Chapter 18: Continue Your Journey

As detailed as this guide is, there's still much else that you can do with your Pi. In future updates, perhaps I'll even write guides for some of these. But for now, setting these up is left as an exercise for the reader.

Make a Command Center Dashboard with Dashy

Dashy is a great (mostly) easy to configure dashboard. You can use it to organize all of your services. It also has some nice plugins for managing your network, monitoring your Pi, and organizing other useful information.

Slideshow of Dashy

Stream Your Media with Jellyfin

Should you possess a lot of media files (movies, music, TV shows), however they may have been acquired, you can create your own Netflix-like service using Jellyfin. The Jellyfin UI will immediately be familiar to anyone who's used a streaming service in the past decade. You can even cast it to a TV. And if you don't legally own much media, you can still fill it with public domain movies and music from sources like Archive.org.

Jellyfin image

Turn Your Pi Into an Arcade with EmulatorJS

What Jellyfin is to movies and music, EmulatorJS is to retro video games. Play old games for NES, Genesis, N64, and more. Like Jellyfin, it's a "bring your own content" service. You'll need a collection of ROMS (which you've no doubt legally acquired) before it's of any use.

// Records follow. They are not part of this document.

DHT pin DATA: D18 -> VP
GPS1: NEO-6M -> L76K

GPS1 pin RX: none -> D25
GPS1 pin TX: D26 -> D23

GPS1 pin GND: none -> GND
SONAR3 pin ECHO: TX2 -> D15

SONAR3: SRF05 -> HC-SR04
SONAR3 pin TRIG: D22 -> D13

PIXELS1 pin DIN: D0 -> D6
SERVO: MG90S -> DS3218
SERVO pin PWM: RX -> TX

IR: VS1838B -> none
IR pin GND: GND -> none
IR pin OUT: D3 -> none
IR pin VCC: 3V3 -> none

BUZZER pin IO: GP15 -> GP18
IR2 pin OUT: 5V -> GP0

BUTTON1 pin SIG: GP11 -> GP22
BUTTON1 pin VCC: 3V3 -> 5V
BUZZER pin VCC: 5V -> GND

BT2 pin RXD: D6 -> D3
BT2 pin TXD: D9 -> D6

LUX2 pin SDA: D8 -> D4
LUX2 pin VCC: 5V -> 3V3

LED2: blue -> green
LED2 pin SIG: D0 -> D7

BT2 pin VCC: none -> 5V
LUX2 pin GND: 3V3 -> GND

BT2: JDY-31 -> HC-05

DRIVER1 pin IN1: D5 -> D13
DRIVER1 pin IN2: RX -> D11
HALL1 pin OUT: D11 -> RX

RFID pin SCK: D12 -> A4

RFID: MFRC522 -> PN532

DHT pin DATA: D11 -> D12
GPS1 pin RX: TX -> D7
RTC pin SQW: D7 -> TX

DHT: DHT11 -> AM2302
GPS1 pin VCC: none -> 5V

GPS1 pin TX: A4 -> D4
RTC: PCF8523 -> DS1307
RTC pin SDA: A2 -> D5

Image of console selection screen

Host a Website with...So Many Options...

Having set up the Pi as a server and perhaps exposed a bunch of services to the internet, why not take the leap into making your own website? This website uses Express, JavaScript framework. Java fans rave about Springboot. Ruby on Rails is about the only use for Ruby. Pythonistas have Django and Flask. There are even some C and C++ frameworks for the completely masochistic. Make a homepage, curate your collection, create a family resource page, host a portfolio, or do whatever. With Authelia, you can even control who can access the page.